Data for this exercise:
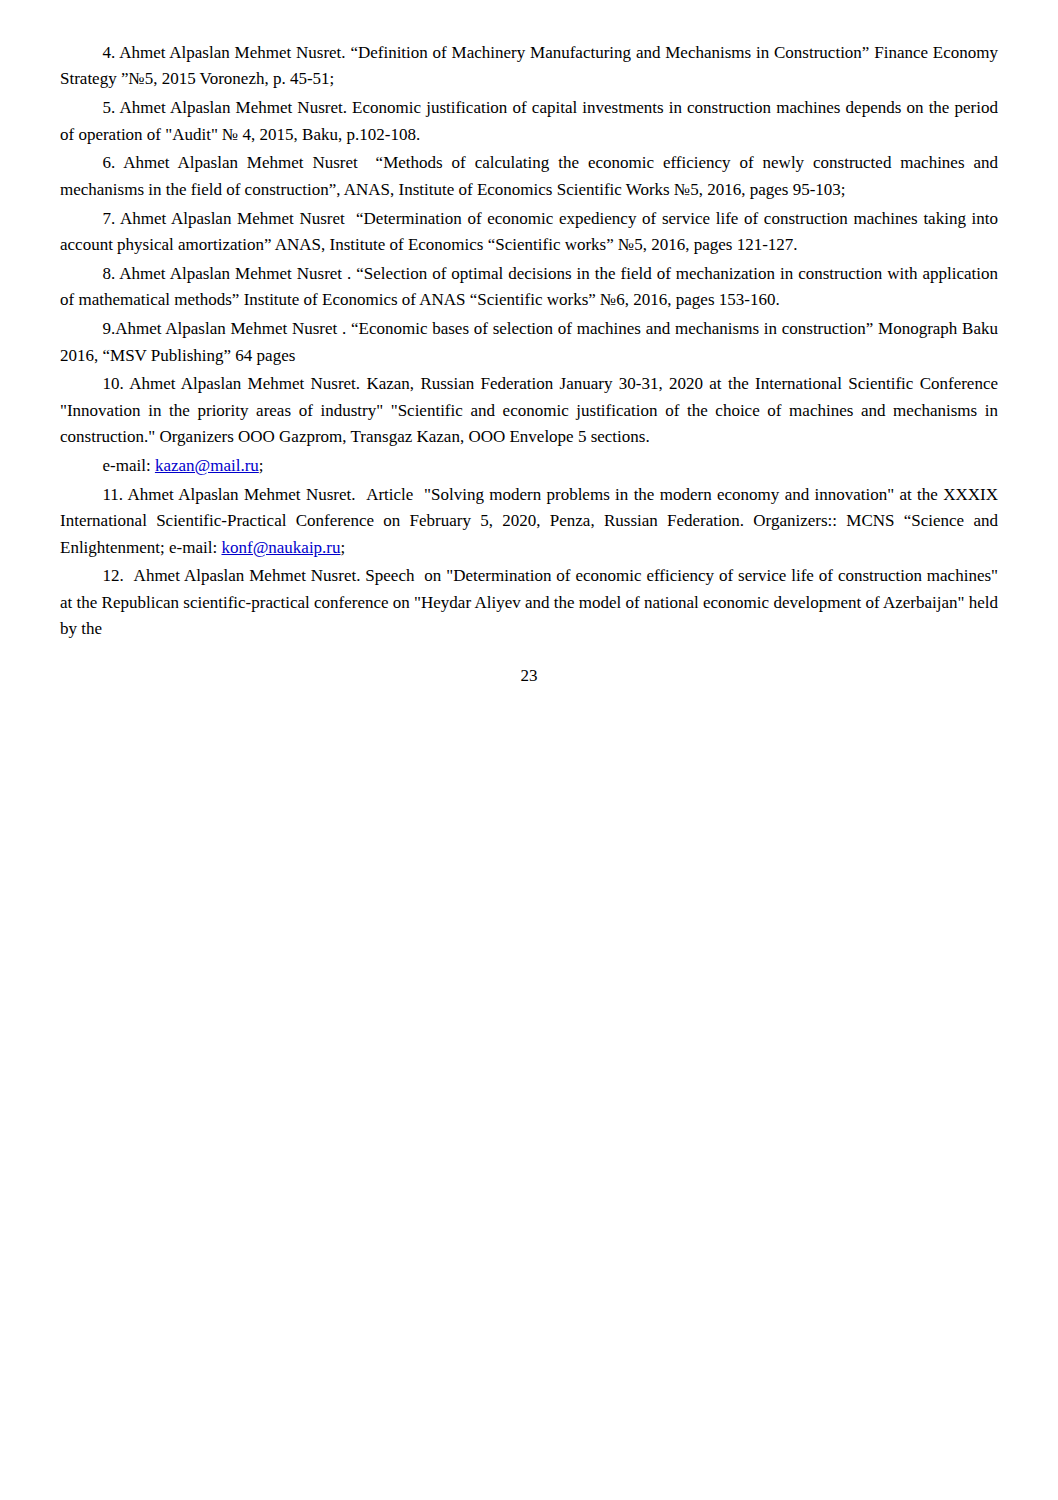4. Ahmet Alpaslan Mehmet Nusret. “Definition of Machinery Manufacturing and Mechanisms in Construction” Finance Economy Strategy ”№5, 2015 Voronezh, p. 45-51;
5. Ahmet Alpaslan Mehmet Nusret. Economic justification of capital investments in construction machines depends on the period of operation of "Audit" № 4, 2015, Baku, p.102-108.
6. Ahmet Alpaslan Mehmet Nusret “Methods of calculating the economic efficiency of newly constructed machines and mechanisms in the field of construction”, ANAS, Institute of Economics Scientific Works №5, 2016, pages 95-103;
7. Ahmet Alpaslan Mehmet Nusret “Determination of economic expediency of service life of construction machines taking into account physical amortization” ANAS, Institute of Economics “Scientific works” №5, 2016, pages 121-127.
8. Ahmet Alpaslan Mehmet Nusret . “Selection of optimal decisions in the field of mechanization in construction with application of mathematical methods” Institute of Economics of ANAS “Scientific works” №6, 2016, pages 153-160.
9.Ahmet Alpaslan Mehmet Nusret . “Economic bases of selection of machines and mechanisms in construction” Monograph Baku 2016, “MSV Publishing” 64 pages
10. Ahmet Alpaslan Mehmet Nusret. Kazan, Russian Federation January 30-31, 2020 at the International Scientific Conference "Innovation in the priority areas of industry" "Scientific and economic justification of the choice of machines and mechanisms in construction." Organizers OOO Gazprom, Transgaz Kazan, OOO Envelope 5 sections.
e-mail: kazan@mail.ru;
11. Ahmet Alpaslan Mehmet Nusret. Article "Solving modern problems in the modern economy and innovation" at the XXXIX International Scientific-Practical Conference on February 5, 2020, Penza, Russian Federation. Organizers:: MCNS “Science and Enlightenment; e-mail: konf@naukaip.ru;
12. Ahmet Alpaslan Mehmet Nusret. Speech on "Determination of economic efficiency of service life of construction machines" at the Republican scientific-practical conference on "Heydar Aliyev and the model of national economic development of Azerbaijan" held by the
23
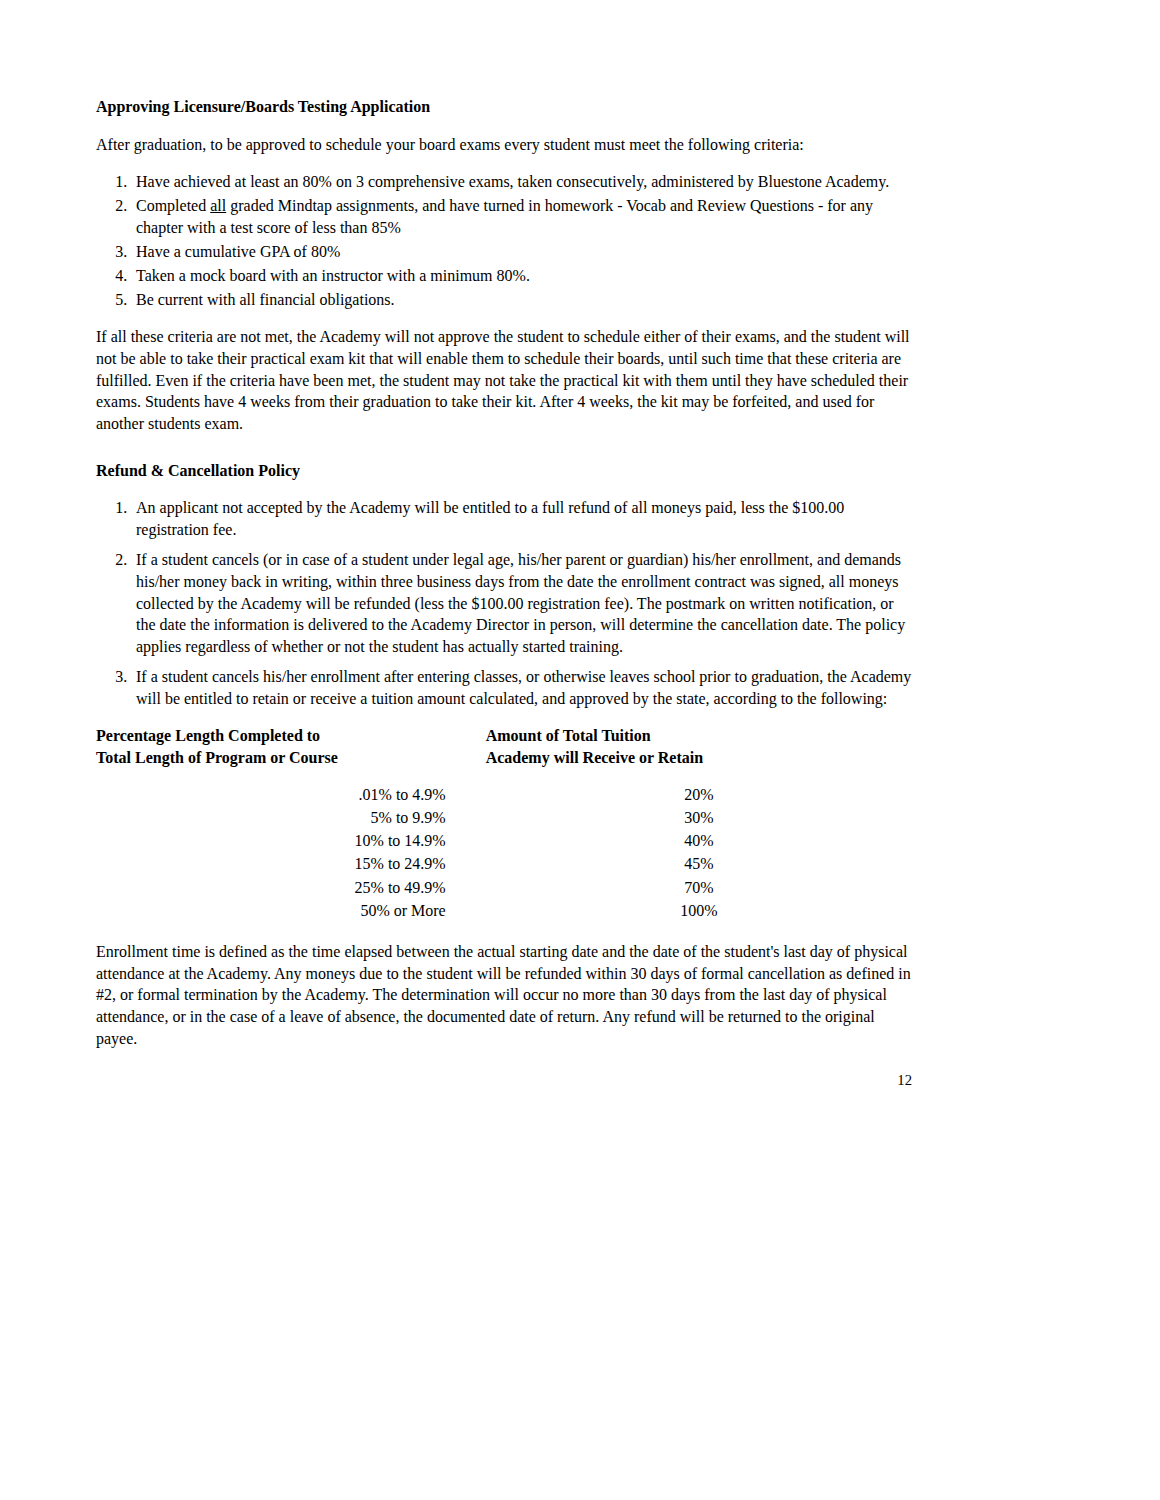Approving Licensure/Boards Testing Application
After graduation, to be approved to schedule your board exams every student must meet the following criteria:
Have achieved at least an 80% on 3 comprehensive exams, taken consecutively, administered by Bluestone Academy.
Completed all graded Mindtap assignments, and have turned in homework - Vocab and Review Questions - for any chapter with a test score of less than 85%
Have a cumulative GPA of 80%
Taken a mock board with an instructor with a minimum 80%.
Be current with all financial obligations.
If all these criteria are not met, the Academy will not approve the student to schedule either of their exams, and the student will not be able to take their practical exam kit that will enable them to schedule their boards, until such time that these criteria are fulfilled. Even if the criteria have been met, the student may not take the practical kit with them until they have scheduled their exams. Students have 4 weeks from their graduation to take their kit. After 4 weeks, the kit may be forfeited, and used for another students exam.
Refund & Cancellation Policy
An applicant not accepted by the Academy will be entitled to a full refund of all moneys paid, less the $100.00 registration fee.
If a student cancels (or in case of a student under legal age, his/her parent or guardian) his/her enrollment, and demands his/her money back in writing, within three business days from the date the enrollment contract was signed, all moneys collected by the Academy will be refunded (less the $100.00 registration fee). The postmark on written notification, or the date the information is delivered to the Academy Director in person, will determine the cancellation date. The policy applies regardless of whether or not the student has actually started training.
If a student cancels his/her enrollment after entering classes, or otherwise leaves school prior to graduation, the Academy will be entitled to retain or receive a tuition amount calculated, and approved by the state, according to the following:
| Percentage Length Completed to Total Length of Program or Course | Amount of Total Tuition Academy will Receive or Retain |
| --- | --- |
| .01% to 4.9% | 20% |
| 5% to 9.9% | 30% |
| 10% to 14.9% | 40% |
| 15% to 24.9% | 45% |
| 25% to 49.9% | 70% |
| 50% or More | 100% |
Enrollment time is defined as the time elapsed between the actual starting date and the date of the student's last day of physical attendance at the Academy. Any moneys due to the student will be refunded within 30 days of formal cancellation as defined in #2, or formal termination by the Academy. The determination will occur no more than 30 days from the last day of physical attendance, or in the case of a leave of absence, the documented date of return. Any refund will be returned to the original payee.
12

Work to complete:
Write out, word for word, the stretch of entries that begins at the line with "Approving Licensure/Boards Testing" and ends at the line with "Be current with all financial obligations.". Pictures do not belong in it.

Result for this exercise:
Approving Licensure/Boards Testing Application
After graduation, to be approved to schedule your board exams every student must meet the following criteria:
Have achieved at least an 80% on 3 comprehensive exams, taken consecutively, administered by Bluestone Academy.
Completed all graded Mindtap assignments, and have turned in homework - Vocab and Review Questions - for any chapter with a test score of less than 85%
Have a cumulative GPA of 80%
Taken a mock board with an instructor with a minimum 80%.
Be current with all financial obligations.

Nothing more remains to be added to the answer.